You can relate to God in a unique way when you’re single, and you will actually miss that if you get married.
I always thought this was some sort of sad lie that married people told single people to make them feel better. It’s not a lie though. My relationship with God didn’t lessen or get worse after I got married. It’s just different.
In all honesty, I don’t have the same desperate dependence I had on God now that I had when I was single. I have a person with skin on that can comfort me, which is great. I don’t have those sad crying, yelling conversations with God about how lonely I am, which is also great. However, I wouldn’t go back and undo those experiences that I had when I was single for the world.
Those times really grew my relationship with God. I learned to trust God through the loneliness, through the disappointment, through the break ups, and the heartache in a way that I don’t think could happen now.
I don’t want to go back to all of that, but I appreciate it for the way it developed my relationship with God.
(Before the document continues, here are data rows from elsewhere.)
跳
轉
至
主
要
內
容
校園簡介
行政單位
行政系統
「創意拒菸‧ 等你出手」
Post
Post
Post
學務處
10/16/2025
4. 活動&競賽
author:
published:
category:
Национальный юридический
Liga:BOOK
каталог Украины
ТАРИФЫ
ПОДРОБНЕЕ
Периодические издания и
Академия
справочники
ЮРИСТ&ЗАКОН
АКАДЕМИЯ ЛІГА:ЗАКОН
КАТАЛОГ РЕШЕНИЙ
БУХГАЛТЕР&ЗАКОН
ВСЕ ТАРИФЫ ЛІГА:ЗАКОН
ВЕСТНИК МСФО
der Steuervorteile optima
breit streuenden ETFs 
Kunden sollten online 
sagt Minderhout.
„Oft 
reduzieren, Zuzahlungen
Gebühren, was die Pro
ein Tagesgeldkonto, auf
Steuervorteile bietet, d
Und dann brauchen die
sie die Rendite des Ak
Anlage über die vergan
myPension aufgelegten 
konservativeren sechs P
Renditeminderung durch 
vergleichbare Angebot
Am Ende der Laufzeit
Without those times, I wouldn’t be who I am today and I wouldn’t have the relationship with God that I have.
The church needs you, don’t hide.
Being single in church can be really hard. It’s easy to slip through the cracks or end up ghetto’ed in a single/young adult’s group. Don’t let that happen! We need you in the life of the church! You have something to offer.
Make sure you have married friends as well as single friends. They can help teach you about what’s (hopefully) to come. You can remind them that marriage is not their ultimate identity. Develop relationships with people who are in different stages of life and different ages.
One of the best things I did when I was single was get involved in a women’s Bible study that mixed everyone up. I developed relationships with grandmas, moms, college students, and people my own age. These relationships were instrumental in my life and I still treasure them.
Don’t wait until you’re married to take your place in the church. God has called you now, as a single person, to be a part of His body. Listen to that call!
Nothing you do can or will disqualify you from marriage (or any other gift from God).
There’s no sin you could commit or any stupid thing that could do that could eternally keep you from getting married. God is gracious. Even if you mess up terribly, God will still shower His grace upon you.
You could have sex, you could be a prostitute, you could be a porn star and God would still love you just as much. None of those things would disqualify you from having a great marriage if God chooses to give you that gift. He has given that gift to people who have done all of those things.
You are never too far gone. The beauty of grace is that God doesn’t give us what we deserve. He gives us what He wants to give us because He loves us. May you truly believe that.